Retour dans la banque à LBP - La Banque Postale (salaire amputé vs qualité de vie personnelle/professionnelle améliorée), plus de 4 ans comme chef de mission à l’Inspection Générale avec des missions variées, une approche orientée vers l’amélioration et non la sanction, des équipes de jeunes inspecteurs à cadrer, des relations aux plus haut niveau – expérience super. Puis appelé à participer à la création d’un cabinet de conseil interne. Et enfin, responsable de la mise en conformité RGPD (informatique et libertés) pour l’ensemble du groupe LBP, avec des actions allant du juridique au SI, fonction épanouissante.
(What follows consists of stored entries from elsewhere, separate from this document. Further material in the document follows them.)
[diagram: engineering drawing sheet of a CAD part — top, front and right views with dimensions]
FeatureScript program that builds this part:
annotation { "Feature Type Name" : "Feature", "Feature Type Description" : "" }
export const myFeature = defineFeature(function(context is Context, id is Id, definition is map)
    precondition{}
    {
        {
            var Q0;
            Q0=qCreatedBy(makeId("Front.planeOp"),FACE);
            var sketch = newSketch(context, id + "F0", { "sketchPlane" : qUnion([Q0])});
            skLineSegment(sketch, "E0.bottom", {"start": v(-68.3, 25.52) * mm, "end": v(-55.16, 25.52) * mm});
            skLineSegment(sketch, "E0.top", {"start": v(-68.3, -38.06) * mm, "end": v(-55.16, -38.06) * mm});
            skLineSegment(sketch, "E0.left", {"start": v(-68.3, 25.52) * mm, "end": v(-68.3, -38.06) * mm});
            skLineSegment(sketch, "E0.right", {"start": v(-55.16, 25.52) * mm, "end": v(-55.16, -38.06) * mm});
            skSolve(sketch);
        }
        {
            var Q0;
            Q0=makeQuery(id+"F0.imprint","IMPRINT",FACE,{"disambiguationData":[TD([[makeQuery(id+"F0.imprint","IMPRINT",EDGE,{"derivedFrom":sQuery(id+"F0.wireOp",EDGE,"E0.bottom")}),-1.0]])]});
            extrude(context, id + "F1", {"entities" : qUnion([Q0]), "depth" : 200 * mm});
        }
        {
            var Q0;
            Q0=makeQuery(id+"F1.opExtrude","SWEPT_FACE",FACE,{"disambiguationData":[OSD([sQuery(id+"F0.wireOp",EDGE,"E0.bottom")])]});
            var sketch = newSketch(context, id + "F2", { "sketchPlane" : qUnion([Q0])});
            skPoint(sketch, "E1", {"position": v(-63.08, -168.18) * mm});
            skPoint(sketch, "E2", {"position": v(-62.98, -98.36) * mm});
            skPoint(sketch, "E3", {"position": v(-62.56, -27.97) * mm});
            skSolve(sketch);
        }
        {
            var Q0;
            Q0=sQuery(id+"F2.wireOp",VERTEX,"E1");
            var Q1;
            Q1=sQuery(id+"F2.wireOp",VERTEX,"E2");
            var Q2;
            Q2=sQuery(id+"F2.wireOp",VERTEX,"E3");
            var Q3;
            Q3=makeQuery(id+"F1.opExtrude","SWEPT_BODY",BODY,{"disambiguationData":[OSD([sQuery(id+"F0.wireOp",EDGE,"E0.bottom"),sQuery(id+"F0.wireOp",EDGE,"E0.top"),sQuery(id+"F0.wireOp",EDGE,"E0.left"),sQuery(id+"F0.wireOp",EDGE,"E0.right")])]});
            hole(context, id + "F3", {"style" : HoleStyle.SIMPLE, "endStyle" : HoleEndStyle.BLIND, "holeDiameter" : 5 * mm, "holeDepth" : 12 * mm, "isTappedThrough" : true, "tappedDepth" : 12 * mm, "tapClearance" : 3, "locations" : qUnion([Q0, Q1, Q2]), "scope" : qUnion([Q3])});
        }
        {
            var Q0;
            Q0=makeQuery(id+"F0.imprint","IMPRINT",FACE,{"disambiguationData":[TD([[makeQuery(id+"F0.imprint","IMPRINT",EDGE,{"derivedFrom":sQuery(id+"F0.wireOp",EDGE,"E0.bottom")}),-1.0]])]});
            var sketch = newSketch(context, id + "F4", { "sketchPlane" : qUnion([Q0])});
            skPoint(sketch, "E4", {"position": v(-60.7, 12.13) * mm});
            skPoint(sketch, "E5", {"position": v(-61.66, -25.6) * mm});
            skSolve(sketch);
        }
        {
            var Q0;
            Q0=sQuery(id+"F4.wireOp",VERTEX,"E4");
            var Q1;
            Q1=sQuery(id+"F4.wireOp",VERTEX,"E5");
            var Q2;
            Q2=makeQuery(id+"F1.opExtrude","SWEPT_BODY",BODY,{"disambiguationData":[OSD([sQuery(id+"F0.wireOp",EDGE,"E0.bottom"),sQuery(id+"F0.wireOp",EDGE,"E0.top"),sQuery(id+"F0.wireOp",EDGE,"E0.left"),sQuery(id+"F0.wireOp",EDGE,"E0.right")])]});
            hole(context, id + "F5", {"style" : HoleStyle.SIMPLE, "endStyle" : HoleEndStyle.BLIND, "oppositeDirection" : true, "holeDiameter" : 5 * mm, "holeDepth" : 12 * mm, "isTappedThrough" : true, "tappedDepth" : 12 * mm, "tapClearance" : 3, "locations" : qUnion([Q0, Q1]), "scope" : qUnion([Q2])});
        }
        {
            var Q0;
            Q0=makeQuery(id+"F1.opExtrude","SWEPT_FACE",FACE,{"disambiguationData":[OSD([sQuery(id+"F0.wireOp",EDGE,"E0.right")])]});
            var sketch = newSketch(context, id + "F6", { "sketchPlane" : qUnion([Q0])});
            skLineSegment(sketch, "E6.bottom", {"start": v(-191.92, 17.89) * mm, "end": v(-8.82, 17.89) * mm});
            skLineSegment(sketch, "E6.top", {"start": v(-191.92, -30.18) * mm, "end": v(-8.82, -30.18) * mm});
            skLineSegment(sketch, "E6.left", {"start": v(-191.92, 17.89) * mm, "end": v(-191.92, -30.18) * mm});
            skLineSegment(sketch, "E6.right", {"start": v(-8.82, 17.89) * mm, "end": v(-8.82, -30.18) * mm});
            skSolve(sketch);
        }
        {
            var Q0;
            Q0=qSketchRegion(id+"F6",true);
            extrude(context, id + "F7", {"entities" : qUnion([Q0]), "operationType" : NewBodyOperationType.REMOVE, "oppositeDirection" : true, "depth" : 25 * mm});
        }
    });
Depuis, 1 an, mis à disposition d’une association – l’IEFP/La Finance pour tous – dans le cadre d’un mécénat de compétences : vulgarisation économique et financière via des articles (Internet ou presse), des conférences pour des étudiants, des formations pour des intervenants auprès de populations en difficulté financière, etc. – des actions de transmission avec neutralité et éthique.

Que dire de LBP ?

Une banque jeune, qui « bouge », avec des projets, un mode de fonctionnement globalement efficace et qui offre à de jeunes ingénieurs des perspectives attractives, dans les secteurs de la maîtrise des risques, des marchés financiers, du SI (digitalisation, cyber-protection, etc.) et bien d’autres. Avec en plus, un supplément d’âme : une banque « pas comme les autres ». Un exemple, son mécénat « L’Envol » qui accompagne des jeunes défavorisés de la 2nde au supérieur pour intégrer des filières d’excellence (générale ou pro).

Et bientôt ?

La retraite dans quelques mois, abordée sans appréhension et avec un double sentiment : une vie pro bien remplie et le souhait d’être – au moins un peu – utile. Et enfin, la possibilité de fréquenter les expos en semaine, sans la foule !

Formation ECL dans ce parcours ?

Matériau des enseignements pas utilisé (aie, aie, aie) mais tout le reste a été le nec plus ultra : mener un projet, travailler en équipe (multidisciplinaire, interne/externe, etc.), ne jamais oublier la rigueur (y compris dans les détails, parfois), définir des priorités pour soi et les autres, capacité à sortir du cadre pour innover, analyser et synthétiser, envie d’apprendre et de découvrir… Un conseil pour finir : s’appliquer à communiquer dans un langage simple, adapté à ses différents interlocuteurs.

Auteur

Thierry Rodier est actuellement Chargé de mission à La Banque Postale - Détaché en mécénat de compétences à La finance pour tous.